We use the CMC curve (Cumulative Matching Characteristic, representing the expectation of the true match being found within the first n ranks) as the evaluation metric. Given a query image sequence, all gallery identities are assigned a similarity score and the galleries will be ranked according to their similarity to the query. All the persons in probe set appeared in the gallery set.

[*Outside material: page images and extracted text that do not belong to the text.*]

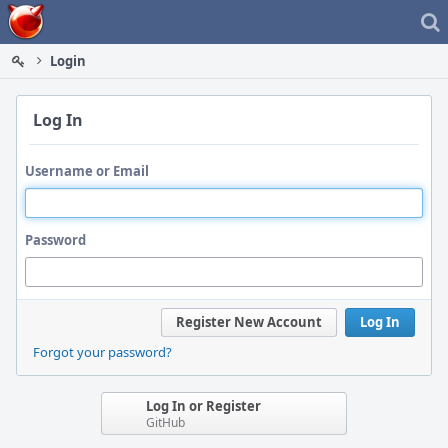
Home
Login
Log In
Username or Email
Password
Register New Account
Log In
Forgot your password?
Log In or Register
GitHub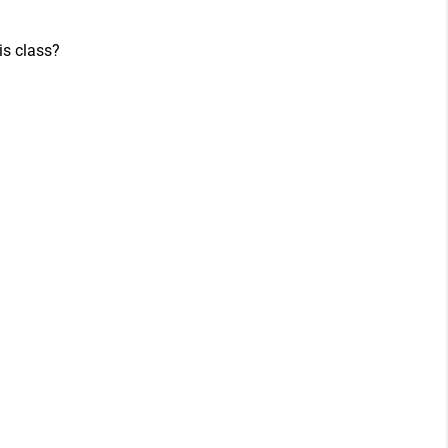
is class?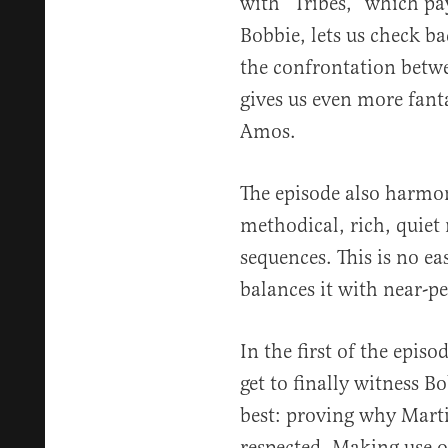
with “Tribes,” which pay
Bobbie, lets us check ba
the confrontation bet
gives us even more fant
Amos.
The episode also harmon
methodical, rich, quiet
sequences. This is no ea
balances it with near-pe
In the first of the episo
get to finally witness 
best: proving why Mart
respected. Making use 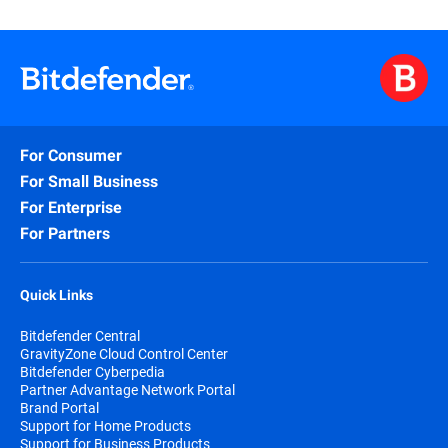
For Consumer
For Small Business
For Enterprise
For Partners
Quick Links
Bitdefender Central
GravityZone Cloud Control Center
Bitdefender Cyberpedia
Partner Advantage Network Portal
Brand Portal
Support for Home Products
Support for Business Products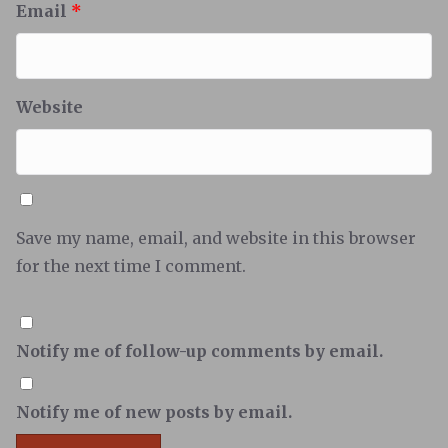
Email
*
Website
Save my name, email, and website in this browser
for the next time I comment.
Notify me of follow-up comments by email.
Notify me of new posts by email.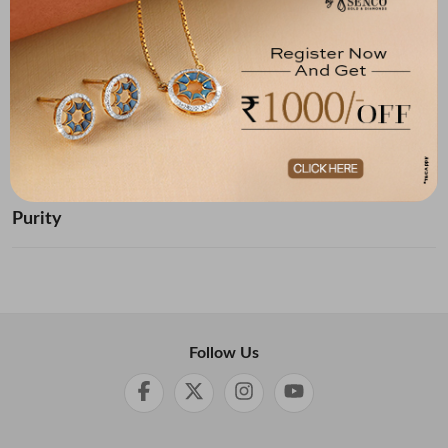
Below ₹ 10,000
₹ 10,000 - ₹ 20,000
₹ 20,000 - ₹ 30,000
₹ 30,000 - ₹ 40,000
₹ 40,000 - ₹ 50,000
₹ 50,000 and Above
Purity
Follow Us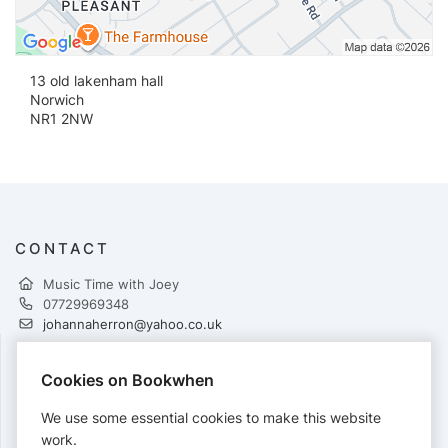
13 old lakenham hall
Norwich
NR1 2NW
CONTACT
Music Time with Joey
07729969348
johannaherron@yahoo.co.uk
Cookies on Bookwhen
PAYMENTS
We use some essential cookies to make this website
Cards accepted:
work.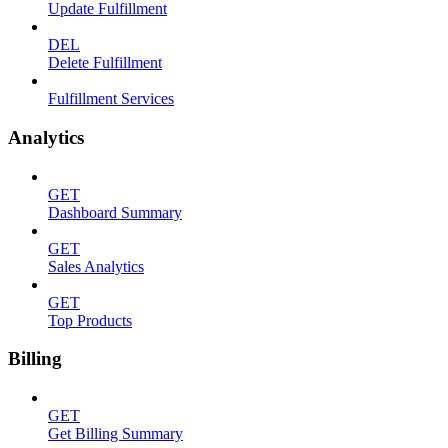
Update Fulfillment
DEL
Delete Fulfillment
Fulfillment Services
Analytics
GET
Dashboard Summary
GET
Sales Analytics
GET
Top Products
Billing
GET
Get Billing Summary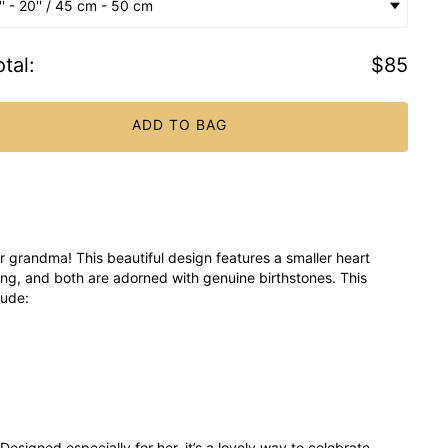
'' - 20'' / 45 cm - 50 cm
tal
:
$85
ADD TO BAG
 grandma! This beautiful design features a smaller heart
ing, and both are adorned with genuine birthstones. This
lude:
esigned especially for her, it’s a lovely way to celebrate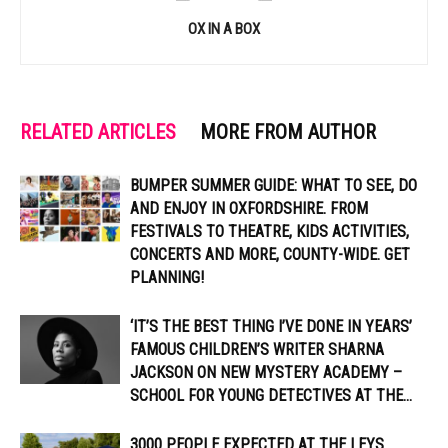
OX IN A BOX
RELATED ARTICLES
MORE FROM AUTHOR
BUMPER SUMMER GUIDE: WHAT TO SEE, DO
AND ENJOY IN OXFORDSHIRE. FROM
FESTIVALS TO THEATRE, KIDS ACTIVITIES,
CONCERTS AND MORE, COUNTY-WIDE. GET
PLANNING!
‘IT’S THE BEST THING I’VE DONE IN YEARS’
FAMOUS CHILDREN’S WRITER SHARNA
JACKSON ON NEW MYSTERY ACADEMY –
SCHOOL FOR YOUNG DETECTIVES AT THE...
3000 PEOPLE EXPECTED AT THE LEYS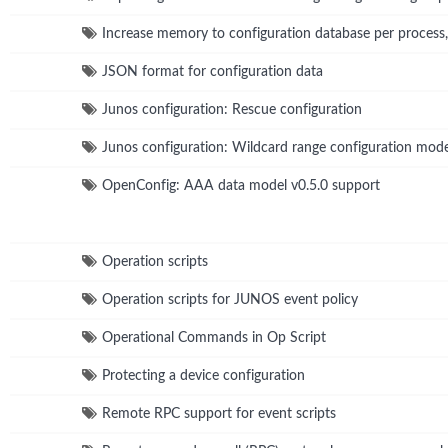
Increase memory to configuration database per process
JSON format for configuration data
Junos configuration: Rescue configuration
Junos configuration: Wildcard range configuration m
OpenConfig: AAA data model v0.5.0 support
Operation scripts
Operation scripts for JUNOS event policy
Operational Commands in Op Script
Protecting a device configuration
Remote RPC support for event scripts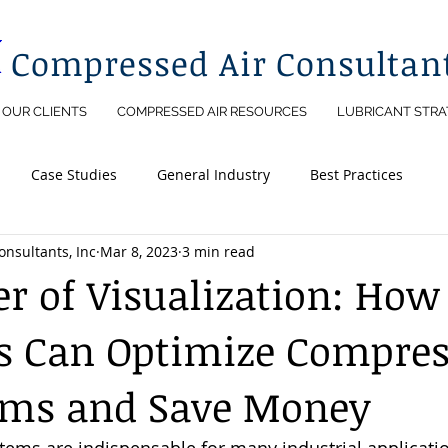
Compressed Air Consultant
OUR CLIENTS
COMPRESSED AIR RESOURCES
LUBRICANT STRA
Case Studies
General Industry
Best Practices
nsultants, Inc
Mar 8, 2023
3 min read
r of Visualization: How
s Can Optimize Compre
ems and Save Money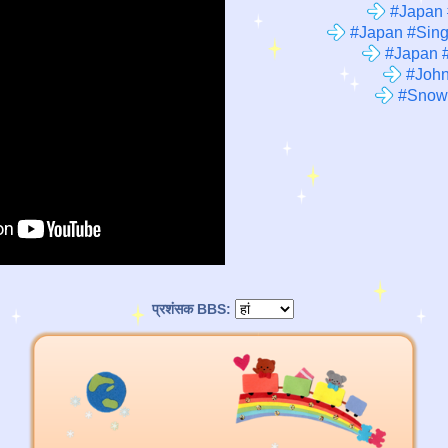
#Japan 
#Japan #Sing
#Japan #
#John
#Snow
प्रशंसक BBS:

Training set	Identities	Probe set	Identities	Gallery Set	Identities
Scene2	1751	Scene1_view2	756	Scene1_view1+view3	1072
Scene3	224	N/A	N/A	N/A	N/A

Result of baseline

Rank	1	5	10	20
GoogLeNet[1]+Batch normalization[2]	41.5	66.7	77.2	86.2
RQEN	57.1	81.3	86.9	91.5

Downloads

You can download the LPW dataset (cleaned version) below.

Google Drive

Baidu Cloud

Related Publications

If you use this dataset in your research, please kindly cite our work as,
@inproceedings{song_2018_rqen,
Author = {Guanglu Song, Biao Leng, Yu Liu, Congrui Hetang, Shaofan Cai},
Title={Region-based Quality Estimation Network for Large-Scale Person Re-identiﬁcation},
Booktitle={AAAI},
Year = {2018}
}

Reference

[1] C. Szegedy, W. Liu, Y. Jia, P. Sermanet, S. Reed, D. Anguelov, D. Erhan, V. Vanhoucke, and A. Rabinovich. Goingdeeperwithconvolutions. InCVPR,2015.
[2] S. Ioffe and C. Szegedy. Batch normalization: Accelerating deep network training by reducing internal covariate shift. arXiv preprint arXiv:1502.03167, 2015.